Your task is to reproduce the entries below word for word.
= Beginning of Section =
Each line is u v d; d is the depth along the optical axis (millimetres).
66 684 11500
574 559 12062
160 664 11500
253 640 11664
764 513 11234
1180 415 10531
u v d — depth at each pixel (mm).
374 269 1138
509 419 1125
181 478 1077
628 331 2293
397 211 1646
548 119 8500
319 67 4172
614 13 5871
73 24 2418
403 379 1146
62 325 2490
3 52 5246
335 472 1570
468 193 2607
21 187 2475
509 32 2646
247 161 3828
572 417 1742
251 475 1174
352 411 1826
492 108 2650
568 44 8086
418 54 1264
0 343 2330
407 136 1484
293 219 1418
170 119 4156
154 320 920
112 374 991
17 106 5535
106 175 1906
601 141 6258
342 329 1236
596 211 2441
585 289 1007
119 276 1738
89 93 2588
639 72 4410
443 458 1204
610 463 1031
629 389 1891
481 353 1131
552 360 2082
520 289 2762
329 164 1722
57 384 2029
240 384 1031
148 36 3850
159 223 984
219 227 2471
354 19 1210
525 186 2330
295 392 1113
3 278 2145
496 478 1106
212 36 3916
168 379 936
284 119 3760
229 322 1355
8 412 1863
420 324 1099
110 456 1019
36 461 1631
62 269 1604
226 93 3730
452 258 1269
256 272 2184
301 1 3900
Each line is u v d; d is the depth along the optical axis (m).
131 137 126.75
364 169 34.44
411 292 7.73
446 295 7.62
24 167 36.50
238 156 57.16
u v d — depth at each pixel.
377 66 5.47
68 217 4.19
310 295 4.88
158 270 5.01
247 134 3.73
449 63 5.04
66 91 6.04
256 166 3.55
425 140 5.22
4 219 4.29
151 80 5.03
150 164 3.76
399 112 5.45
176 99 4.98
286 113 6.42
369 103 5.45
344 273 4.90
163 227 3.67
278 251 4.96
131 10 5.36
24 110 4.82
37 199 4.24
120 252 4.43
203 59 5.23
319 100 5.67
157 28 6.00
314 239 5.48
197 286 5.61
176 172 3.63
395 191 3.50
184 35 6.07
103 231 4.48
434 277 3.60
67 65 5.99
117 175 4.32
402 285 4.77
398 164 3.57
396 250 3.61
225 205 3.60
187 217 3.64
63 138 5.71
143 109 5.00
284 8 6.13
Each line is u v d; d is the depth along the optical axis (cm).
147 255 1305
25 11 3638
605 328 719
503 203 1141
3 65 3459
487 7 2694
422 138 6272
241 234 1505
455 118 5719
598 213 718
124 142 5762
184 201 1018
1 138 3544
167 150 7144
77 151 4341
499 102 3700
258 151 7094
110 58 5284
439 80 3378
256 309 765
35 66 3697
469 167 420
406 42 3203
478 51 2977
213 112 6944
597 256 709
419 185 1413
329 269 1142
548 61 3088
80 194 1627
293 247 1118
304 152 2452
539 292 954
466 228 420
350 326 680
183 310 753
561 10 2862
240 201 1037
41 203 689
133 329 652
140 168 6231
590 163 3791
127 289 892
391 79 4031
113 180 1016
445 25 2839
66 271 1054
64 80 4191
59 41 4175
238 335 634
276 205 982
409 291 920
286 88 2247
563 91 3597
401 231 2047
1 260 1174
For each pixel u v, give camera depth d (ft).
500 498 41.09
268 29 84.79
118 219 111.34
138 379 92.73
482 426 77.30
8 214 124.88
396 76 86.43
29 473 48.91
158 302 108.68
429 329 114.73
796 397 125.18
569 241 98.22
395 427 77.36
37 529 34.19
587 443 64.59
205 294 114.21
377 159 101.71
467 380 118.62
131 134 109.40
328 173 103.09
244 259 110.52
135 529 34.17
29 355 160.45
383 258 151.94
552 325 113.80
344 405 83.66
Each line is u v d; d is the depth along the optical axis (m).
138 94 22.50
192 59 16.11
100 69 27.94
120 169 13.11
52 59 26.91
= End of Section =
ANSWER TO THIS TASK.
Each line is u v d; d is the depth along the optical axis (millimetres).
66 684 11500
574 559 12062
160 664 11500
253 640 11664
764 513 11234
1180 415 10531
u v d — depth at each pixel (mm).
374 269 1138
509 419 1125
181 478 1077
628 331 2293
397 211 1646
548 119 8500
319 67 4172
614 13 5871
73 24 2418
403 379 1146
62 325 2490
3 52 5246
335 472 1570
468 193 2607
21 187 2475
509 32 2646
247 161 3828
572 417 1742
251 475 1174
352 411 1826
492 108 2650
568 44 8086
418 54 1264
0 343 2330
407 136 1484
293 219 1418
170 119 4156
154 320 920
112 374 991
17 106 5535
106 175 1906
601 141 6258
342 329 1236
596 211 2441
585 289 1007
119 276 1738
89 93 2588
639 72 4410
443 458 1204
610 463 1031
629 389 1891
481 353 1131
552 360 2082
520 289 2762
329 164 1722
57 384 2029
240 384 1031
148 36 3850
159 223 984
219 227 2471
354 19 1210
525 186 2330
295 392 1113
3 278 2145
496 478 1106
212 36 3916
168 379 936
284 119 3760
229 322 1355
8 412 1863
420 324 1099
110 456 1019
36 461 1631
62 269 1604
226 93 3730
452 258 1269
256 272 2184
301 1 3900
Each line is u v d; d is the depth along the optical axis (m).
131 137 126.75
364 169 34.44
411 292 7.73
446 295 7.62
24 167 36.50
238 156 57.16
u v d — depth at each pixel.
377 66 5.47
68 217 4.19
310 295 4.88
158 270 5.01
247 134 3.73
449 63 5.04
66 91 6.04
256 166 3.55
425 140 5.22
4 219 4.29
151 80 5.03
150 164 3.76
399 112 5.45
176 99 4.98
286 113 6.42
369 103 5.45
344 273 4.90
163 227 3.67
278 251 4.96
131 10 5.36
24 110 4.82
37 199 4.24
120 252 4.43
203 59 5.23
319 100 5.67
157 28 6.00
314 239 5.48
197 286 5.61
176 172 3.63
395 191 3.50
184 35 6.07
103 231 4.48
434 277 3.60
67 65 5.99
117 175 4.32
402 285 4.77
398 164 3.57
396 250 3.61
225 205 3.60
187 217 3.64
63 138 5.71
143 109 5.00
284 8 6.13
Each line is u v d; d is the depth along the optical axis (cm).
147 255 1305
25 11 3638
605 328 719
503 203 1141
3 65 3459
487 7 2694
422 138 6272
241 234 1505
455 118 5719
598 213 718
124 142 5762
184 201 1018
1 138 3544
167 150 7144
77 151 4341
499 102 3700
258 151 7094
110 58 5284
439 80 3378
256 309 765
35 66 3697
469 167 420
406 42 3203
478 51 2977
213 112 6944
597 256 709
419 185 1413
329 269 1142
548 61 3088
80 194 1627
293 247 1118
304 152 2452
539 292 954
466 228 420
350 326 680
183 310 753
561 10 2862
240 201 1037
41 203 689
133 329 652
140 168 6231
590 163 3791
127 289 892
391 79 4031
113 180 1016
445 25 2839
66 271 1054
64 80 4191
59 41 4175
238 335 634
276 205 982
409 291 920
286 88 2247
563 91 3597
401 231 2047
1 260 1174
For each pixel u v, give camera depth d (ft).
500 498 41.09
268 29 84.79
118 219 111.34
138 379 92.73
482 426 77.30
8 214 124.88
396 76 86.43
29 473 48.91
158 302 108.68
429 329 114.73
796 397 125.18
569 241 98.22
395 427 77.36
37 529 34.19
587 443 64.59
205 294 114.21
377 159 101.71
467 380 118.62
131 134 109.40
328 173 103.09
244 259 110.52
135 529 34.17
29 355 160.45
383 258 151.94
552 325 113.80
344 405 83.66
Each line is u v d; d is the depth along the optical axis (m).
138 94 22.50
192 59 16.11
100 69 27.94
120 169 13.11
52 59 26.91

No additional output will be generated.